An exact transcription of the records is required, minus any images.

Study material section start

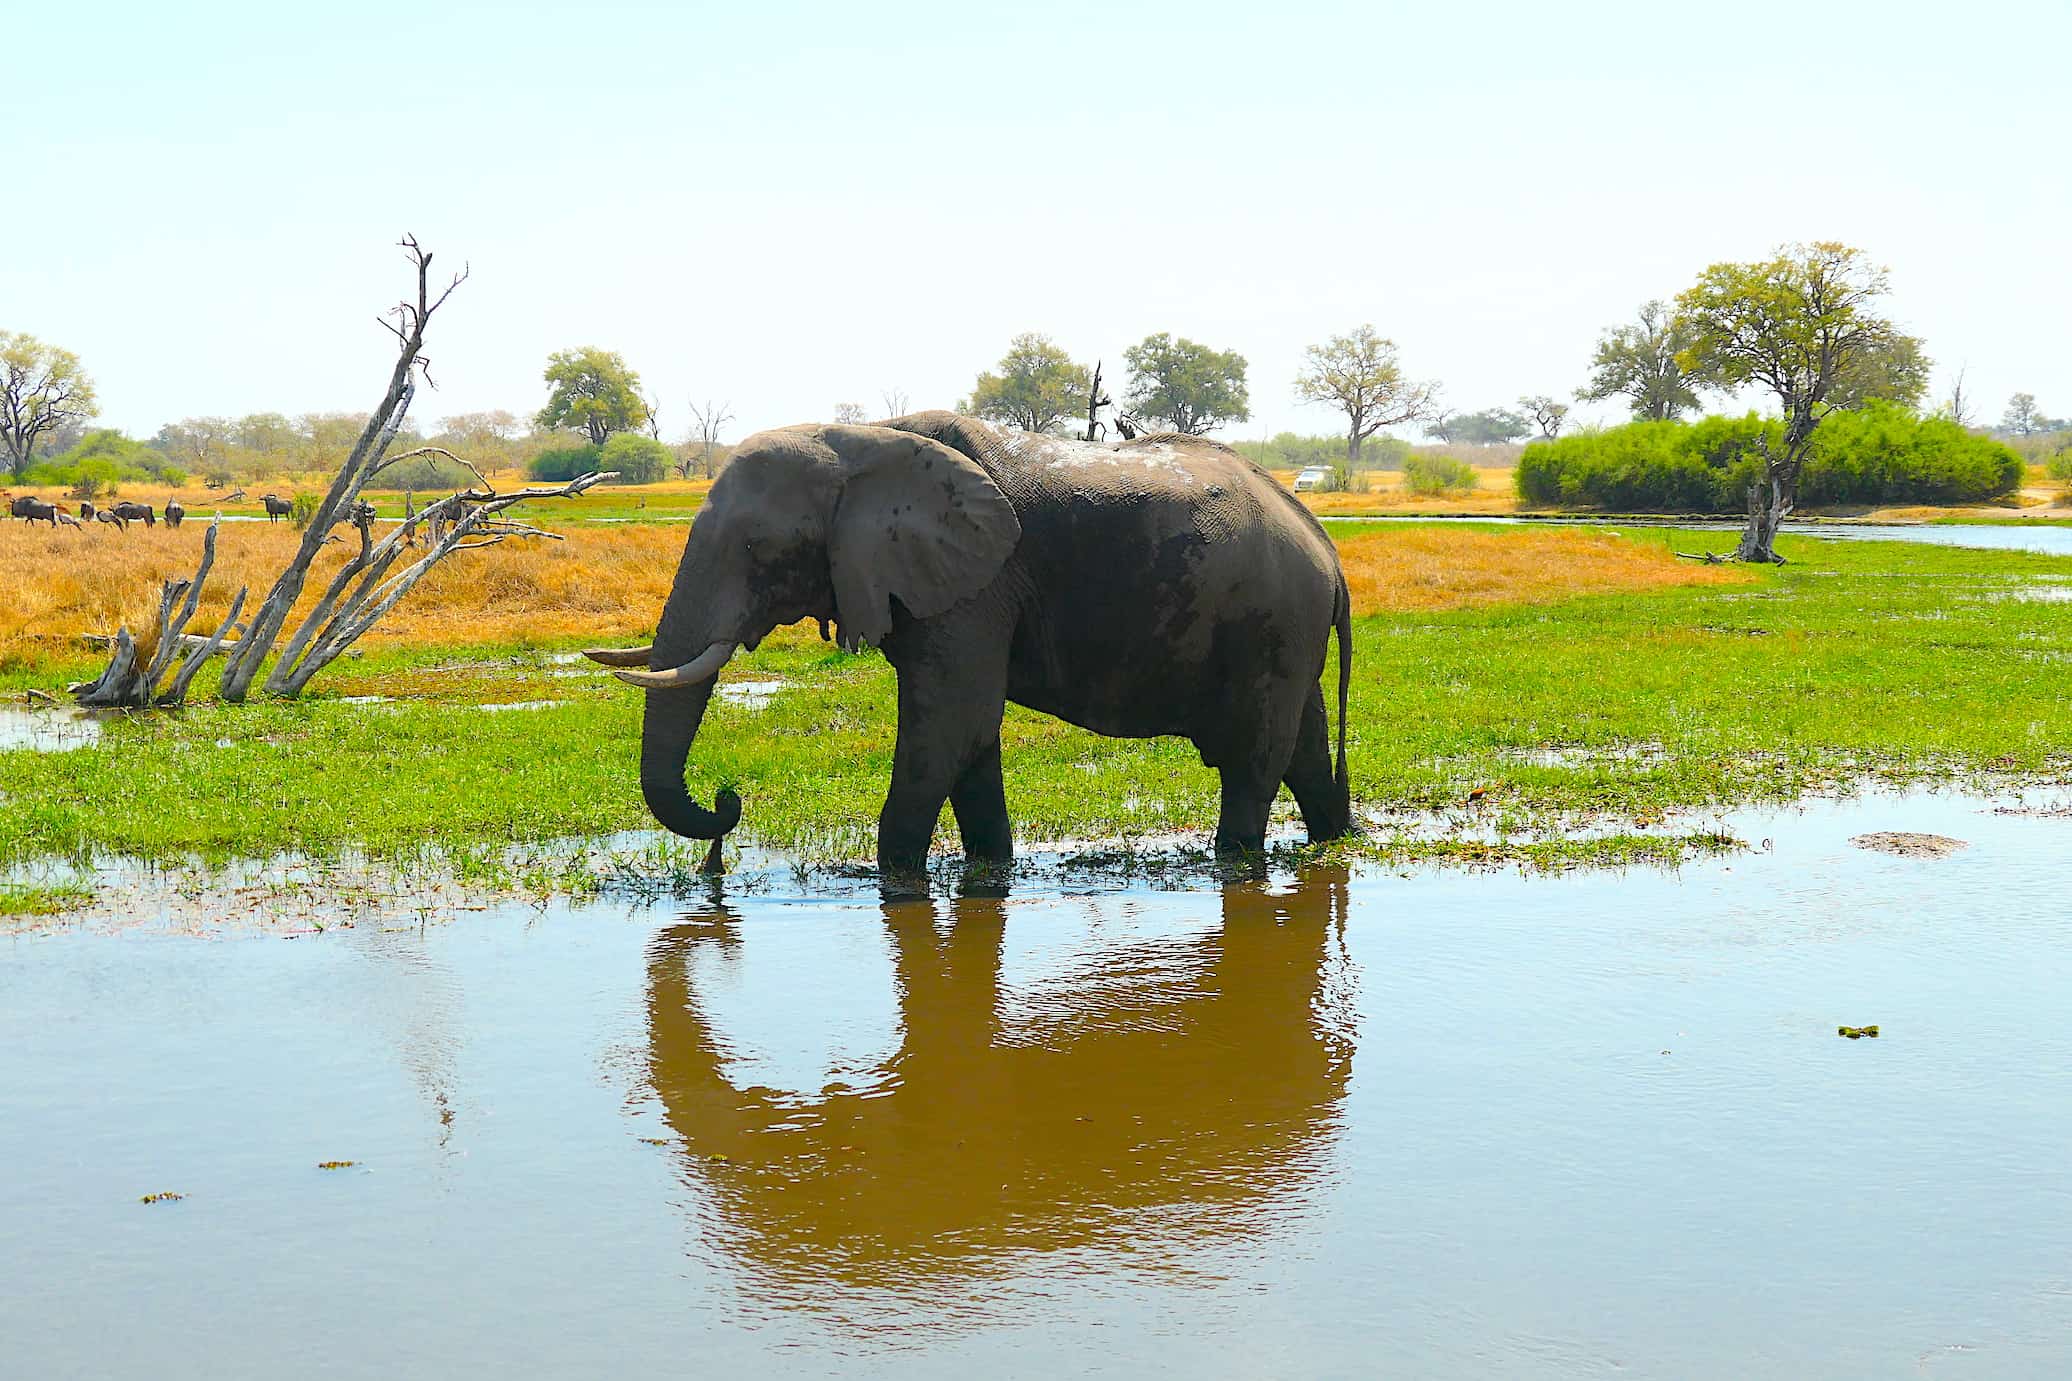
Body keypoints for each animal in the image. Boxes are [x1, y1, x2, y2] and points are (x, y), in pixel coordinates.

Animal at [589, 412, 1355, 873]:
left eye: (755, 547)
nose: (727, 810)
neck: (860, 438)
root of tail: (1324, 543)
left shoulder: (979, 586)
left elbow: (948, 729)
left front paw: (898, 881)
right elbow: (972, 739)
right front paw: (990, 871)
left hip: (1273, 622)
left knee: (1252, 761)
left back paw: (1237, 861)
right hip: (1288, 630)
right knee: (1307, 752)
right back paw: (1333, 840)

Study material section end

Reply to the task ▸
Body keypoints for each animal in the image. Boxes are [x1, y1, x2, y2] and points are (x, y), in pixel coordinates.

Animal at [589, 412, 1355, 873]:
left eye: (755, 547)
nose: (727, 810)
neck: (860, 438)
root of tail: (1324, 543)
left shoulder: (979, 586)
left elbow: (948, 729)
left front paw: (898, 881)
right elbow: (972, 739)
right front paw: (990, 871)
left hip: (1273, 622)
left knee: (1252, 761)
left back paw: (1237, 861)
right hip: (1288, 630)
right knee: (1307, 752)
right back paw: (1333, 840)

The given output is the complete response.